Un jour de mars de cette année agitée, Graciliano Ramos est arrêté, sans motif, sans explication. Pendant onze mois ce seront la même opacité, la même angoissante absurdité. Le fond de l'horreur est atteint au bagne d'Ilha Grande, colonie pénitentiaire sous les tropiques. Là sont parqués «politiques» et prisonniers de droit commun. Lorsqu'il quitte la colonie, Graciliano Ramos, à quarante-quatre ans, est un vieillard épuisé.
Dix ans plus tard, il entreprend la rédaction de ses Mémoires de prison. Un projet longuement médité, longtemps ajourné. Il y consacrera les dernières années de sa vie. Livre de la mémoire, cet ouvrage ne sera pas un pamphlet politique. Graciliano Ramos se garde aussi de tout exhibitionnisme. Ce qu'il veut, c'est communiquer le plus aigu des sensations, des situations, des sentiments. Cette recherche au fond de soi et des autres était indissociable d'une réflexion sur la véracité du récit : une entreprise de rigueur.
«Les prisons sont notre miroir», écrivait à Cannes, il y a quelques années, J.M.G. Le Clézio à propos du beau film de Nelson Pereira dos Santos adapté de ces Mémoires. Ces mots valent pour ce chef-d'œuvre de la littérature brésilienne.
Le commentaire de Michel Riaudel :
« Quand Graciliano Ramos (1892-1953) est arrêté le 3 mars 1936, chez lui, il vient d’être démis de son poste de directeur de l’Instruction publique de l’Alagoas, un petit État du Nordeste. C’est un romancier connu, qui a publié Caetés (1933) et São Bernardo (1934), il met la dernière main au manuscrit d’Angústia (Angoisse, 1936).
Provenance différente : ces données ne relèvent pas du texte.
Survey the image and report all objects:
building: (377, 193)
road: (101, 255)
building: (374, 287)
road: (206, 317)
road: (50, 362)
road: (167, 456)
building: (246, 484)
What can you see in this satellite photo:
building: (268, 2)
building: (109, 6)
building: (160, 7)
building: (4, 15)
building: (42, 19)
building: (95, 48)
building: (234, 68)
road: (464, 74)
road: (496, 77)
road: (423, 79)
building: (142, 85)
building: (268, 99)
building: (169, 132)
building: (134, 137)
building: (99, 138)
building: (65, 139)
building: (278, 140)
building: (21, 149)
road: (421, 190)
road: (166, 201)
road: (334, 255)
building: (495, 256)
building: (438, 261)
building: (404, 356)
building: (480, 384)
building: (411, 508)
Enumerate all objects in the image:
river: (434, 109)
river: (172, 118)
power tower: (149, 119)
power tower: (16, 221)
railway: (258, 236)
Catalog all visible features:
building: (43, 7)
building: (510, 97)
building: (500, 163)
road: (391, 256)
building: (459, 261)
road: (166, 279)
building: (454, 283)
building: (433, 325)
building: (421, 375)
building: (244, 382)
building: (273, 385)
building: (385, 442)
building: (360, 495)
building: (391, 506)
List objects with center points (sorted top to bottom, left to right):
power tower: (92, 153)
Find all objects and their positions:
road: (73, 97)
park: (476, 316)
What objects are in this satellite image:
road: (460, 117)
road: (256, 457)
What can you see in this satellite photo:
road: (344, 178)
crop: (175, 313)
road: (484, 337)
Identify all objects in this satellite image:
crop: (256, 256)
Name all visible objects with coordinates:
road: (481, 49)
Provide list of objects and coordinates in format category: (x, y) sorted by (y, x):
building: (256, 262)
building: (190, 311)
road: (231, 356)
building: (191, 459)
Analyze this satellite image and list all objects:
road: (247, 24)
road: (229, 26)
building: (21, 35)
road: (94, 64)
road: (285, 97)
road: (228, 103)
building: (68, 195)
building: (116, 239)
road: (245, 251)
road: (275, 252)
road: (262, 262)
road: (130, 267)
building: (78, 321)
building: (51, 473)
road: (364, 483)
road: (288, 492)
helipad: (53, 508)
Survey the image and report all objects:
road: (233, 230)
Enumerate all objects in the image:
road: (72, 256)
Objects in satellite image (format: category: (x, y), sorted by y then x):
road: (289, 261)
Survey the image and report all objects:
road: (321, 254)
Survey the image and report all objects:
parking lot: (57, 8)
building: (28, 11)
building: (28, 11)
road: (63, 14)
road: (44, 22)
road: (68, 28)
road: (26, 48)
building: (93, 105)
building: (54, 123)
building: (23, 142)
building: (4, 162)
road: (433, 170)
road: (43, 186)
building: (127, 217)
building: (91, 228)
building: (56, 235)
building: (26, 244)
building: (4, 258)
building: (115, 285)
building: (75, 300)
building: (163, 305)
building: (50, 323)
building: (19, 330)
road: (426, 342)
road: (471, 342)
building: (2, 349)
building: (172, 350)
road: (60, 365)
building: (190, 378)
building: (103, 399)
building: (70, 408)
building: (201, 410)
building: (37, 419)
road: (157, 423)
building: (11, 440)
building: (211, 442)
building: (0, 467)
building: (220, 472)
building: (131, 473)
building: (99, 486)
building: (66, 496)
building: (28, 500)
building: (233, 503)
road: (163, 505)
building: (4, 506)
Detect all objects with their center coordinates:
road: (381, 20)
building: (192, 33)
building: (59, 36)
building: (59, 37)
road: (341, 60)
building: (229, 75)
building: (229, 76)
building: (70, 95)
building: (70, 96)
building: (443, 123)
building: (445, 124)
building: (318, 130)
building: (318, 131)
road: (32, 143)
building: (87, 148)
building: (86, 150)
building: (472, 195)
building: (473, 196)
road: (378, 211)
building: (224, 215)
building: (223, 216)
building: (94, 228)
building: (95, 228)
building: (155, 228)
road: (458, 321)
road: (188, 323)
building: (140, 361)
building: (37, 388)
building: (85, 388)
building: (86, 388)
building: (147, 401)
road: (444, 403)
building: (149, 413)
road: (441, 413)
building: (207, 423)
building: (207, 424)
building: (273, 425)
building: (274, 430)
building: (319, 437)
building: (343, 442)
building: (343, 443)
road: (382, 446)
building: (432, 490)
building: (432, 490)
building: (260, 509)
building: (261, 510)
Avec Jorge Amado, Rachel de Queiroz et José Lins do Rego notamment, il compte parmi les acteurs de premier plan du roman nordestin des années trente, alors en plein essor.
« Pourquoi l’arrête-t-on ? Quel sort l’attend ? Rien ne lui sera signifié, jamais, même après sa libération en janvier 1937. Des soupçons de communisme – mais il n’adhère effectivement au PCB qu’en août 1945 – suffisent sans doute pour les sbires de la dictature de Getúlio Vargas. Issu du Coup d’État de 1930, le régime a amorcé son tournant fascisant, l’Estado Novo (l’État Nouveau, 1937), et musèle férocement son opposition de gauche. Pendant onze mois, l’écrivain va être plusieurs fois transféré, connaître les soutes, les bas-fonds, découvrir le monde de l’arbitraire, des turpitudes et de l’autorité invisible. L’humanité, avec ses classes, ses castes, les militants, les « droit commun », les humbles, les privilégiés d’hier, les protégés d’aujourd’hui. L’humanité dans toutes ses nuances, viles, solidaires, avec ses petits héroïsmes ; et l’inhumanité. Il en trace à la pointe sèche d’émouvants et saisissants portraits.